The reason I mention it is because it's one of the laziest things I've ever read. According to ASH:

Forest is a ‘smokers rights’ group that regularly opposes tobacco policy and is often quoted in the media. Although they claim to speak for smokers they rely heavily on funding from the ‘big 4’ tobacco companies.

First, it's not true to say Forest gets funding from the ‘big 4’ tobacco companies.

We currently receive donations from two companies – JTI and Imperial Brands (formerly Imperial Tobacco).

We used to receive donations from a third company - British American Tobacco - but that stopped several years ago when BAT decided to go all in on next generation products and abandon smokers who don't want to quit.

Philip Morris, the other 'big 4' company alluded to but not named, hasn't donated a penny to Forest since 1997, almost 30 years ago, and it was £20k out of an annual budget of around £300k (at that time). So we certainly didn't 'rely heavily' on PM's contribution!

This may seem like splitting hairs but ASH would be the first to complain if we published information about their funding, including all those taxpayer-funded grants, that was not strictly accurate.
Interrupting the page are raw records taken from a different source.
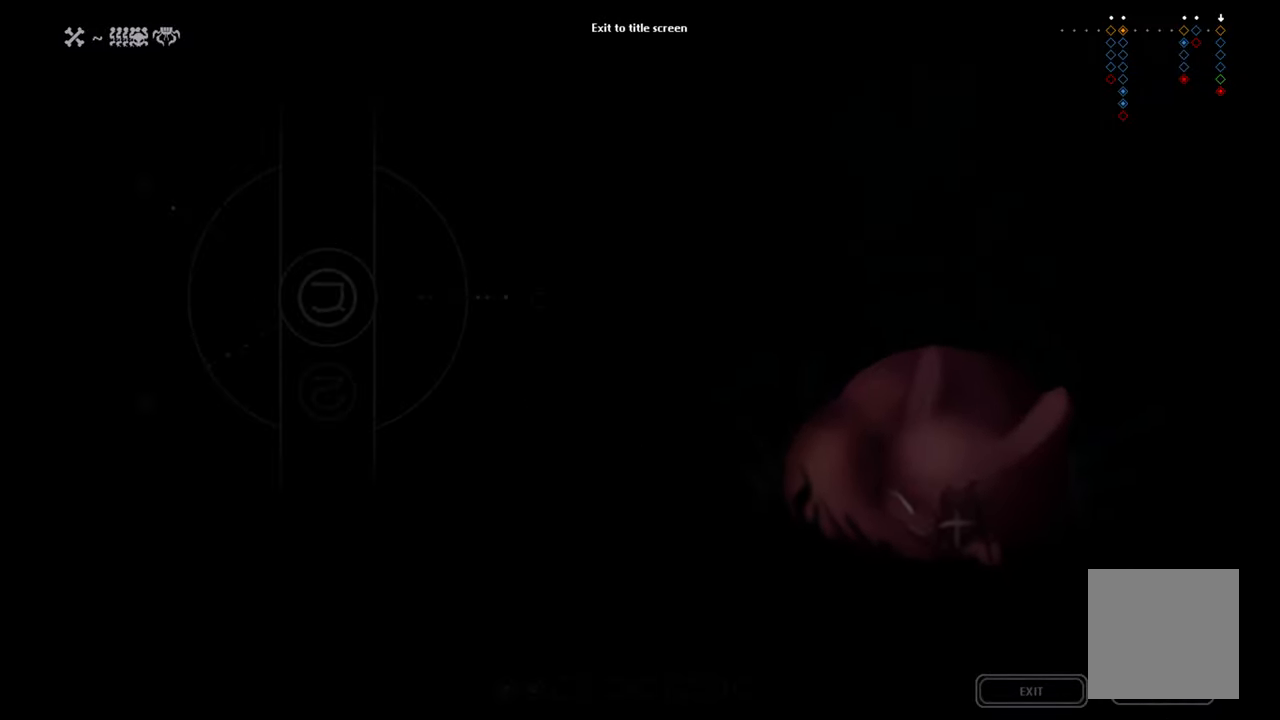
Gameplay with a controller (Xbox layout); each line is a JSON object with the inputs held at the frame after it. "events" lists button and stick changes between this image and that frame as [ms after this image, input, new state], when the widget could be followed in between.
{"buttons": ["R1"], "left_stick": "down", "right_stick": "center", "events": []}
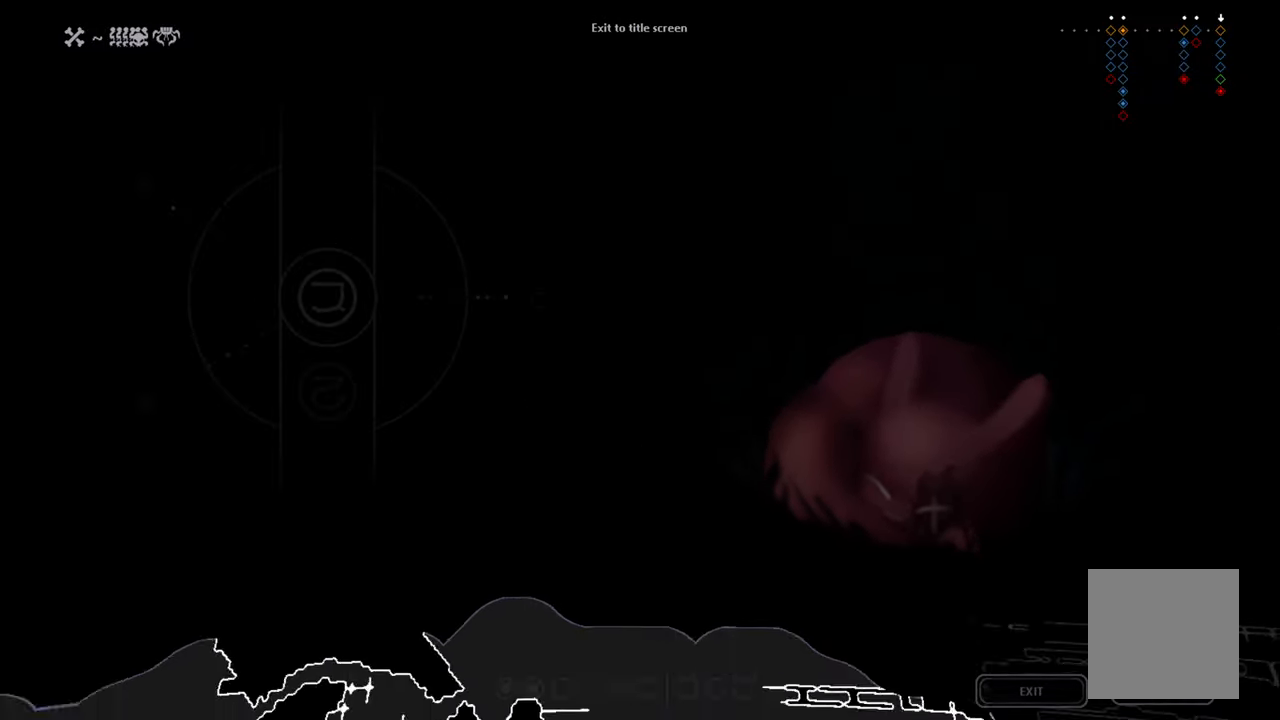
{"buttons": ["R1"], "left_stick": "left", "right_stick": "center", "events": [[333, "left_stick", "left"]]}
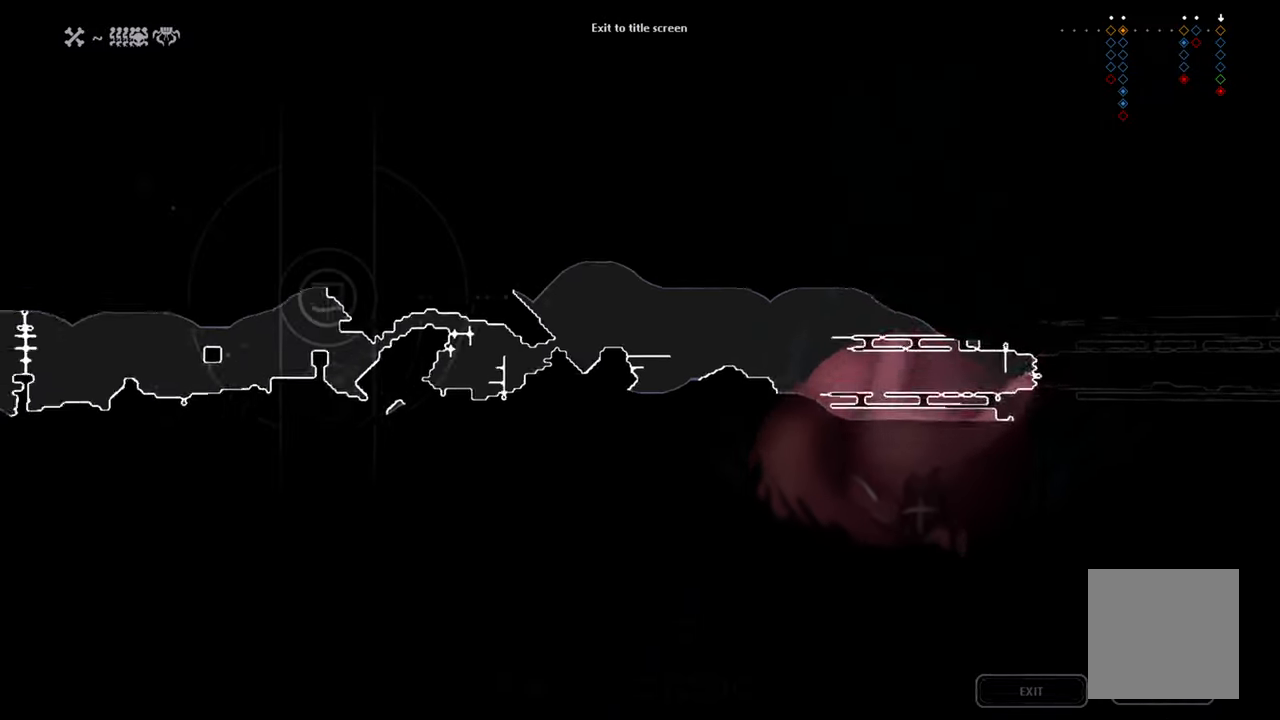
{"buttons": ["R1"], "left_stick": "left", "right_stick": "center", "events": []}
A phone call or an email to Forest and I would have happily set the record straight. But they couldn’t be bothered to fact check their own briefing.

What I can't get over though is just how dated all the 'information' is. It's as if they've cut and pasted something from 2010 or earlier:

In 2000, Simon Clark, the Director of Forest, when questioned by the Select Committee on health (sic) admitted that 96% of their budget came from industry.

Yes, this is factually correct, although the word ‘admitted’ is a bit misleading because it suggests they had to prise the information out of me, which was not the case. (We have always been very open about our primary source of funding.)

More important, why are they quoting something from a quarter of a century ago in a briefing paper written in 2024? And there’s more:

They have campaigned to repeal the 2007 indoor smoking ban even though the majority of smokers are supportive, along with 90% of non-smokers.

Again, not strictly true. We campaigned to amend the public smoking ban (and only in pubs and clubs), but our campaign effectively came to an end in 2011 when we had to put the Save Our Pubs & Clubs campaign on ice in order to fight plain packaging.

Furthermore, the link in the briefing paper takes readers to the results of an online poll conducted by market research firm Ciao Surveys, conveniently ignoring other polls that found that a majority of respondents supported designated smoking rooms in pubs and clubs long after the ban was introduced.

But that wouldn’t fit ASH’s sly dig which is designed to make Forest appear out of touch with the public, including smokers, when there is plenty of evidence to suggest otherwise.

Meanwhile:

The Tobacco and Vapes Bill returning to Parliament is the first step towards a smokefree future, creating a smokefree generation and taking vital powers to curb youth vaping. As the Bill progresses through Parliament it is likely that the tobacco industry will attempt to water down, disrupt or delay the Bill to buy more time in the UK market. Industry will always protect their profits - despite many company taglines portraying them as part of the ‘solution’.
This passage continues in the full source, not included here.